В то же самое время, когда графиня Баранцова и графиня Чернышова со знанием дела обсуждали организацию бала, Полин с бьющимся сердцем вскрыла конверт, вложенный в только что доставленный от князя Горчакова букет. "Полина Львовна, позвольте мне вместе с этими цветами принести Вам свои извинения за мои нелепые подозрения. Покорнейше прошу простить меня и надеюсь на Ваше снисхождение и доброту. С мыслями о Вас с нетерпением буду ждать возвращения Сергея Львовича, чтобы просить у него Вашей руки по всем правилам. Ваш М.". Счастливо улыбаясь и не выпуская из рук письма Мишеля, Полина закружилась по комнате.

За день до Рождества денщик Шеховского принес небольшую ель.
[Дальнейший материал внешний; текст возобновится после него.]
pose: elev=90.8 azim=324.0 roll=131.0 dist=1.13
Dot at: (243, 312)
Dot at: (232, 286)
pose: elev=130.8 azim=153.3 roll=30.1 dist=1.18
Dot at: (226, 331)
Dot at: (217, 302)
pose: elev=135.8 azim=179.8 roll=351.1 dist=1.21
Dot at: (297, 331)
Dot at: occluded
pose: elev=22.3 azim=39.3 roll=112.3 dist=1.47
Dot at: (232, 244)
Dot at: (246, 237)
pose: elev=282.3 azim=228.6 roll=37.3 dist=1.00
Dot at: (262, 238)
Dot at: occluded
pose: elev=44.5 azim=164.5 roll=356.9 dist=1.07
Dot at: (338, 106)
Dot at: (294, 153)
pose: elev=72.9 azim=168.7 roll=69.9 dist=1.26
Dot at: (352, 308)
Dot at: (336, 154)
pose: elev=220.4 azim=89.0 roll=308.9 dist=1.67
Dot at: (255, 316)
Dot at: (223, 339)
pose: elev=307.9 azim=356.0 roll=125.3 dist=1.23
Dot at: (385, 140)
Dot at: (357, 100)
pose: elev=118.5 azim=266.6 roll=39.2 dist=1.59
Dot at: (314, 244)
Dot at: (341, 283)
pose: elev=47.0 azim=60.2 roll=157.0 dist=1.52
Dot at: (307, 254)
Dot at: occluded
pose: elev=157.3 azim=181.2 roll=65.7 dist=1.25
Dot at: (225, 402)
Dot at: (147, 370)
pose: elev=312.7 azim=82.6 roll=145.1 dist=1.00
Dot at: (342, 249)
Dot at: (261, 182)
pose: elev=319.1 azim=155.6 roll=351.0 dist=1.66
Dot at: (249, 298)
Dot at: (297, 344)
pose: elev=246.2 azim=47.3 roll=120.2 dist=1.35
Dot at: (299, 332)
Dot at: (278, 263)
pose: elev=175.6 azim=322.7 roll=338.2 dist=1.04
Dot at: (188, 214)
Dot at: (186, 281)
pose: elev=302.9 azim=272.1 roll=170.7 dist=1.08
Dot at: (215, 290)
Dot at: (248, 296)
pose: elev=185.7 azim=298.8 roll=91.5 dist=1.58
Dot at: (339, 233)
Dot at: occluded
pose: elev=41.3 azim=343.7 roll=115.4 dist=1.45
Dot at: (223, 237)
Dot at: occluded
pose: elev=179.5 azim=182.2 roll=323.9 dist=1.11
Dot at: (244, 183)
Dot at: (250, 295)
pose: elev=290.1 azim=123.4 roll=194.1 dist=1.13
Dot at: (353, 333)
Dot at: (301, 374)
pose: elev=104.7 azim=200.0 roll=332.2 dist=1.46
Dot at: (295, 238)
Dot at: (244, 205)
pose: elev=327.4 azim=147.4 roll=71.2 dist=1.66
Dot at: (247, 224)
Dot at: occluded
— Вот, барышня, насилу нашел, — улыбнулся он, устанавливая елку в гостиной.

— Спасибо, — не сдержала ответной улыбки Жюли.

Вспомнилось детство, Рождество в Кузьминках, когда был еще жив отец. Пройдя в гардеробную, Жюли нашла коробку, в которой у нее хранились ленты и кружева. Когда-то она вместе с Полин и Ларисой Афанасьевной мастерили игрушки для елки из разноцветных лоскутков и бумаги. С задумчивой улыбкой она принялась украшать елку, погрузившись в детские воспоминания. Она так увлеклась, что не услышала ни нетерпеливого стука во входную дверь, ни шагов за своей спиной, и только когда сильные руки сомкнулись у нее на талии, она испугано охнула от неожиданности, но поняв, кто обнимает ее так крепко, развернулась в кольце его рук и, вскинув руки ему на шею, приникла всем телом к супругу.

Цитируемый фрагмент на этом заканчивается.